The thrust of the article is summed up beautifully by a history professor who lives in Harlem and admits to being both a victim and propagator of culinary anxiety: “It becomes less about having people over and more about showing off your foodie credentials.” The lengths some home cooks go to to impress their guests are appallingly detailed in the article. It’s a good read, so I won’t spoil it for you here [other than to say one story involves a divorce in progress].

But in the end, cooking for others isn’t about showing off [well, okay, maybe it is a little]. It is about having people over. Yes, we work hard [or at least try to give the impression of having done so] to create delicious, exciting meals. And yes, there is a certain amount of performance anxiety inherent in entertaining, especially as things come together at the last minute—if there isn’t, you’re probably being lazy or complacent. These are your friends, your family. You want them to feel welcomed and well fed—to feel that they’re part of a special moment. Once you reach a certain level of goodness, though, you have to ask yourself if you’re cooking for your guests or merely for their accolades.

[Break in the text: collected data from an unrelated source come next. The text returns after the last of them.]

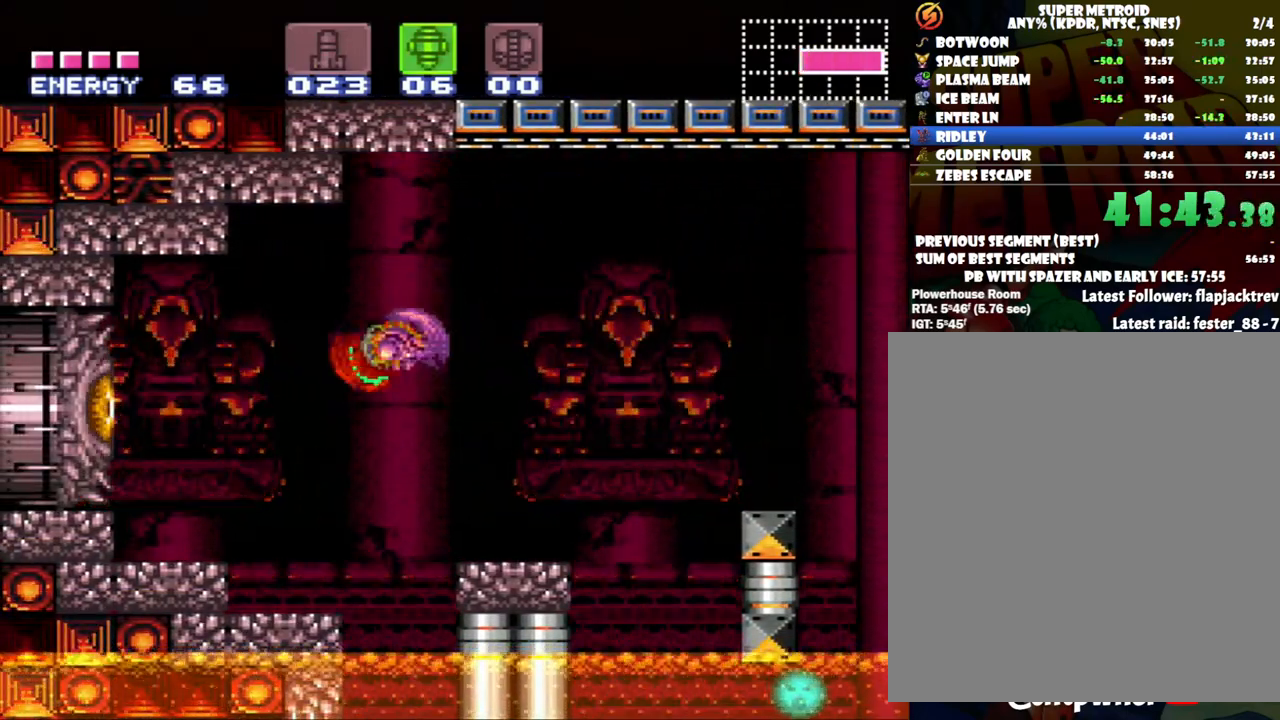
{"buttons": ["B", "DPAD_LEFT"], "events": [[83, "Y", "down"], [183, "Y", "up"], [433, "B", "down"]]}
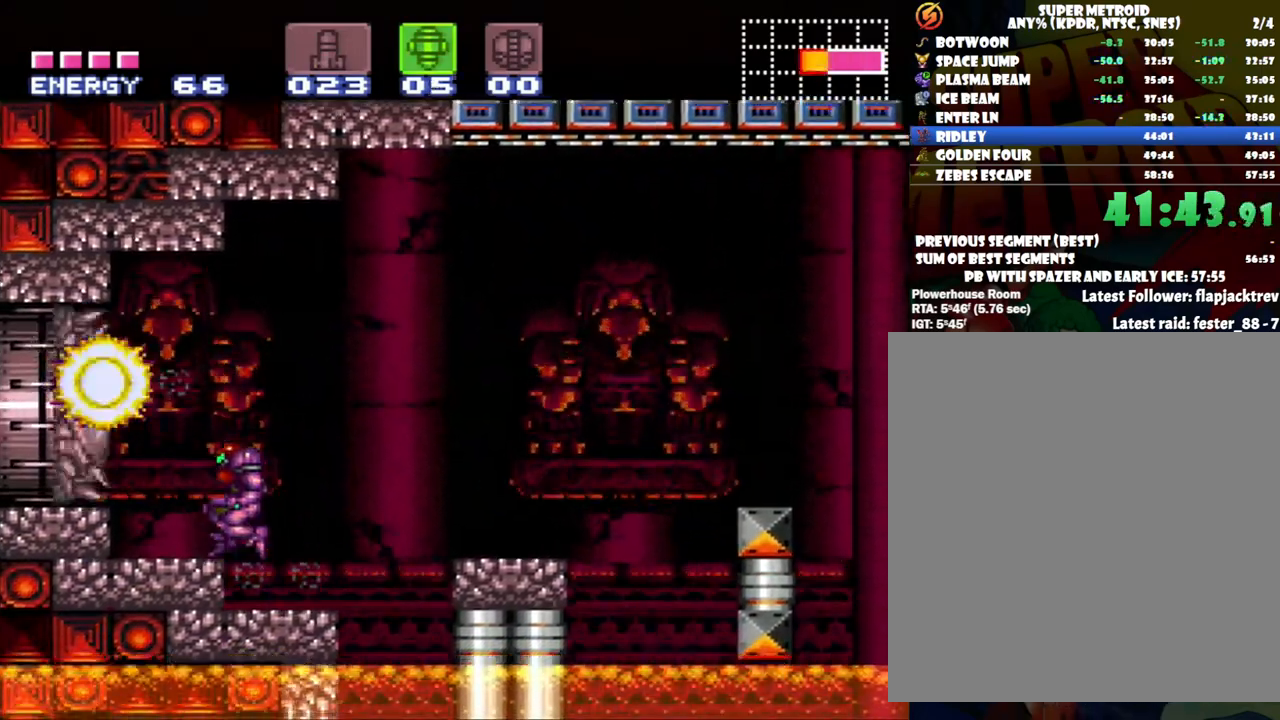
{"buttons": [], "events": [[50, "B", "up"], [117, "DPAD_LEFT", "up"], [250, "SELECT", "down"], [450, "SELECT", "up"]]}
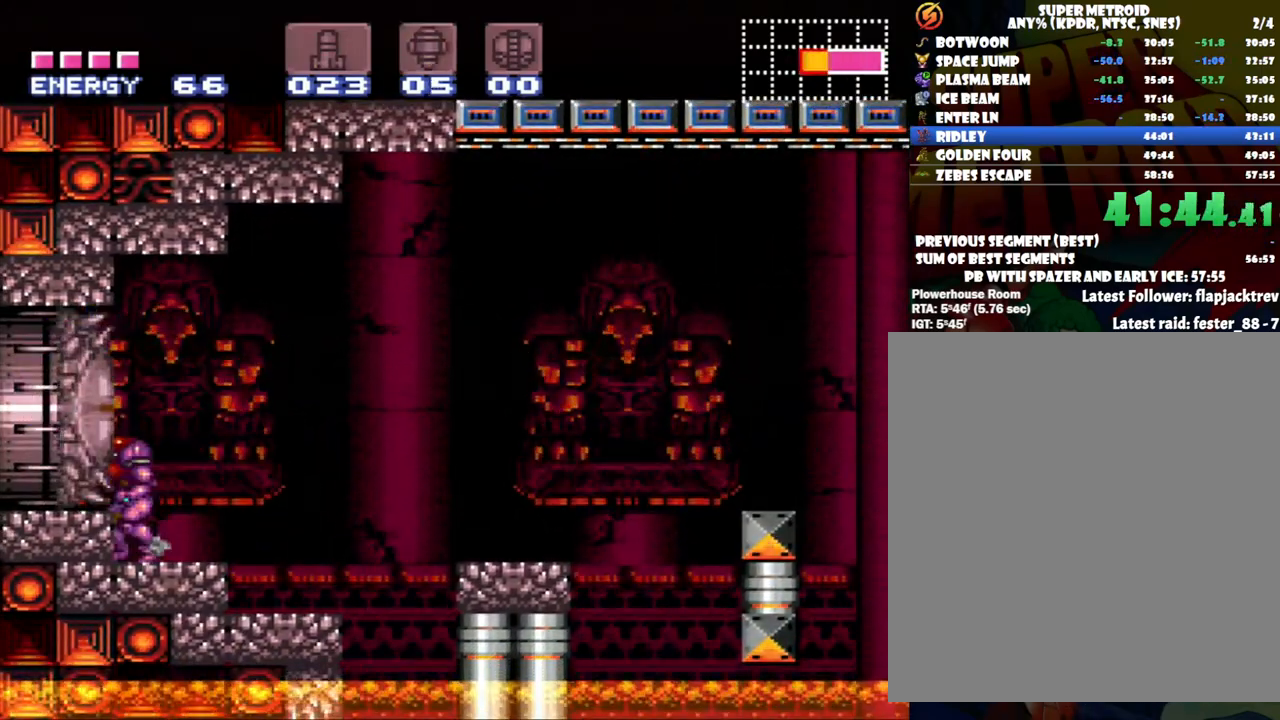
{"buttons": [], "events": [[50, "Y", "down"], [217, "Y", "up"], [250, "Y", "down"], [333, "Y", "up"], [400, "Y", "down"], [483, "Y", "up"]]}
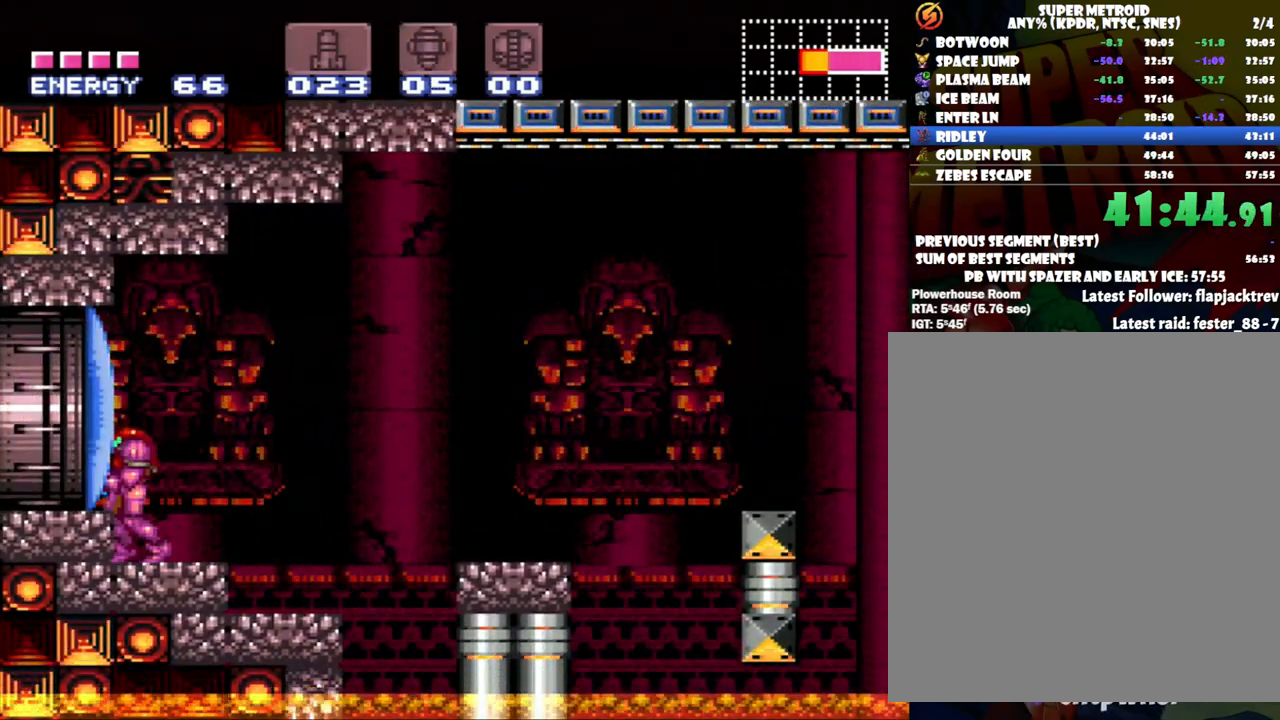
{"buttons": ["B", "DPAD_LEFT"], "events": [[50, "Y", "down"], [183, "Y", "up"], [267, "Y", "down"], [300, "Y", "up"], [367, "DPAD_LEFT", "down"], [433, "B", "down"]]}
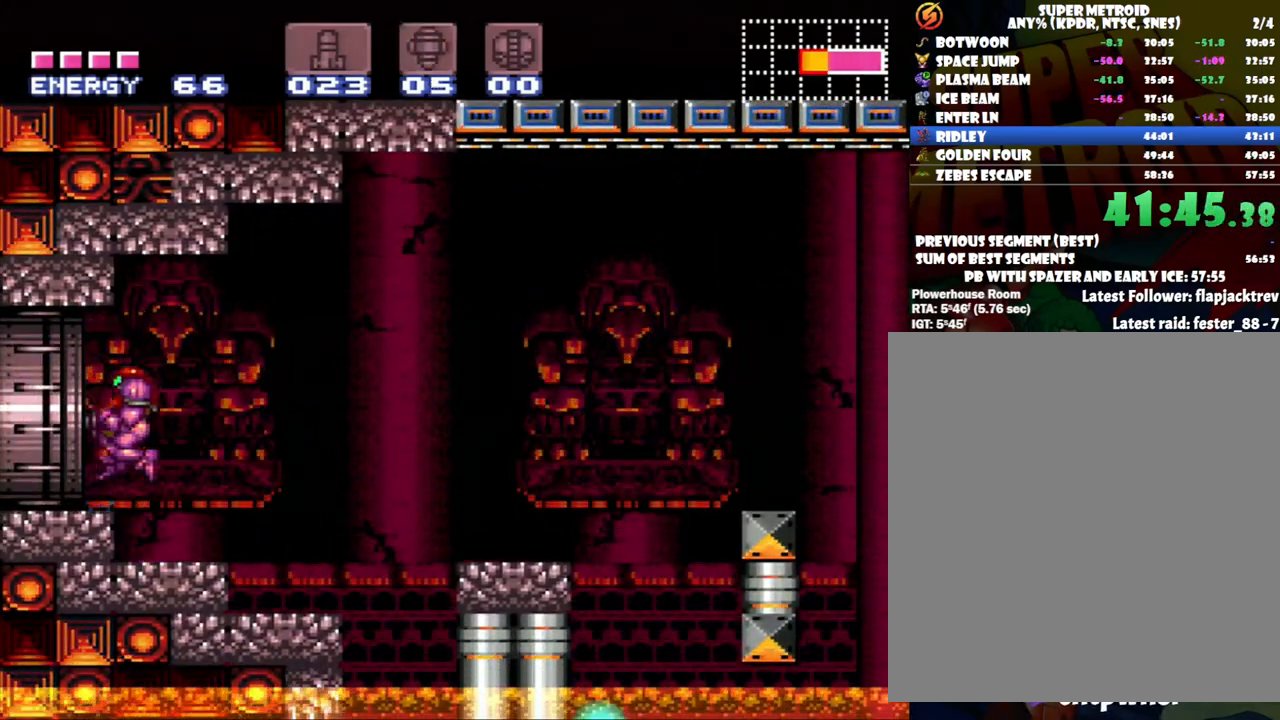
{"buttons": ["A", "DPAD_LEFT"], "events": [[33, "B", "up"], [250, "A", "down"]]}
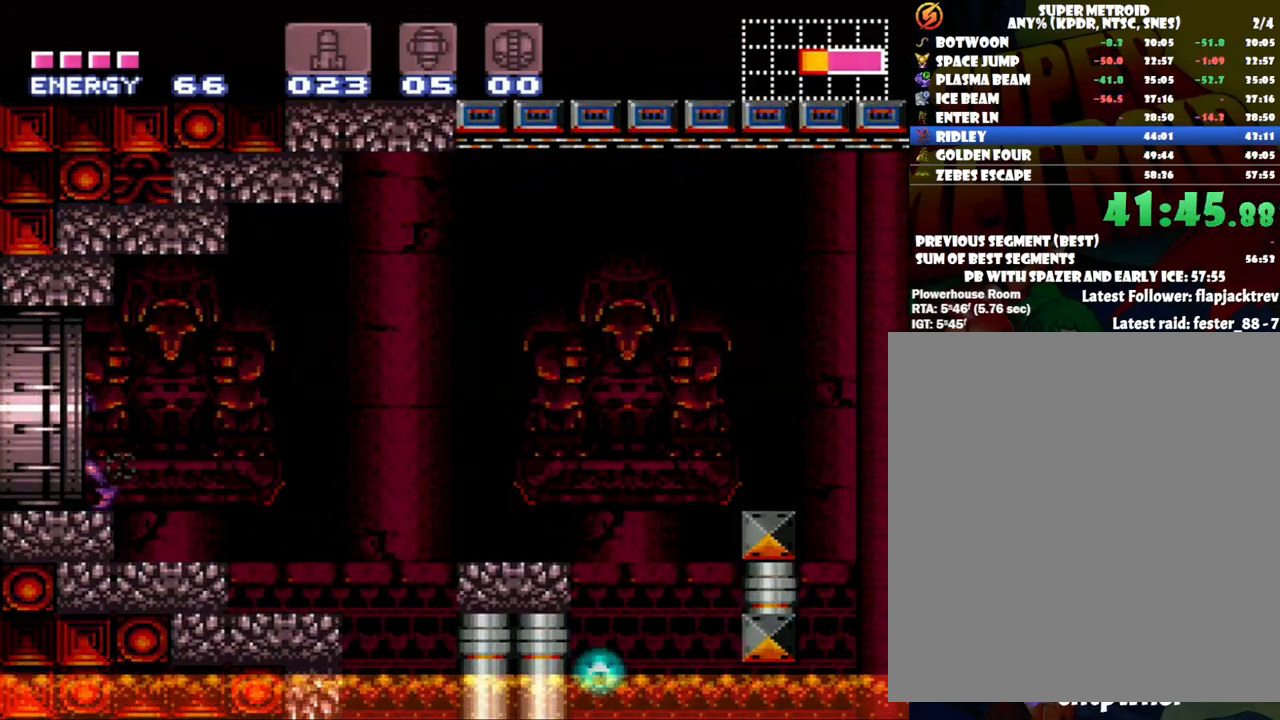
{"buttons": ["A", "DPAD_LEFT"], "events": []}
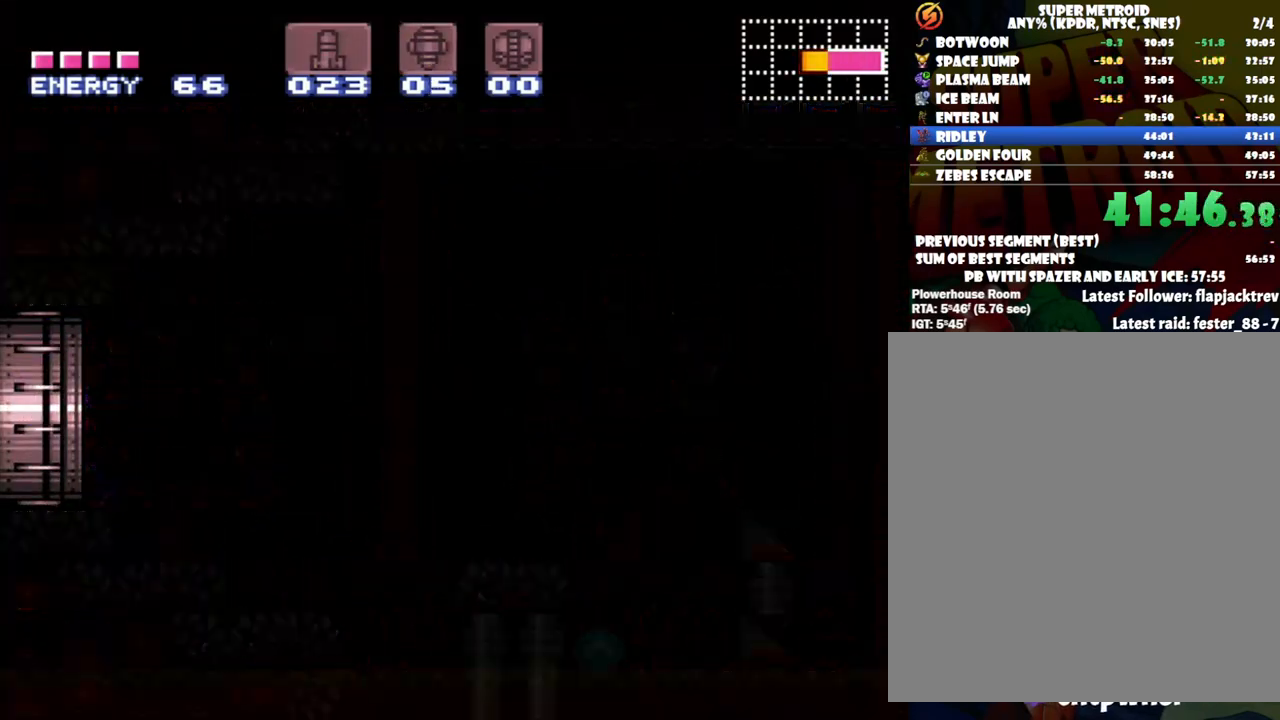
{"buttons": ["A"], "events": [[17, "DPAD_LEFT", "up"]]}
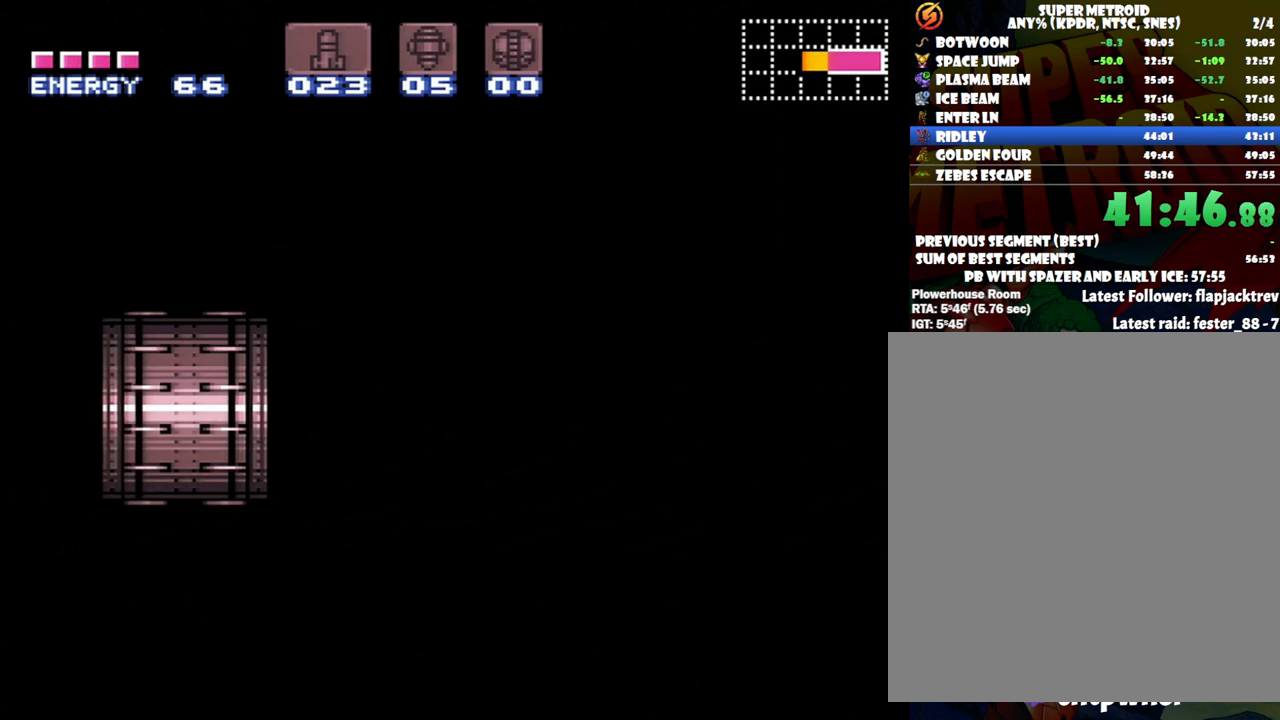
{"buttons": [], "events": [[83, "A", "up"]]}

As a bit of perspective, not all that long ago in polite society, complimenting your host or hostess on the meal was considered rude. It was assumed that the help had prepared it, and it was expected to be very good. Otherwise, the help would be seeking opportunities elsewhere.

Personally, I’m just as glad to not be living back then [and besides, I would have probably been the help, not the host, and not even very high up that food chain]. I do like to hear how delicious everything is, best of all in the form of a delighted moan from a mouth still full of the first bite. I just also like to hear about a new movie, book, band or art exhibit. And about someone’s vacation plans, job, kids or take on alternate side of the street parking. You know, conversation.

So how do you achieve that balance of serving wonderful, memorable food without letting the food take over the entire evening? A couple of guidelines. First, when putting together a meal or a party stops being fun for you, it’s probably no longer fun for your guests.

If, on the other hand, on the way out the door at the end of the evening, a guest turns to you and utters a heartfelt, “Everything was wonderful!”, you’ll know it was—and not just the food.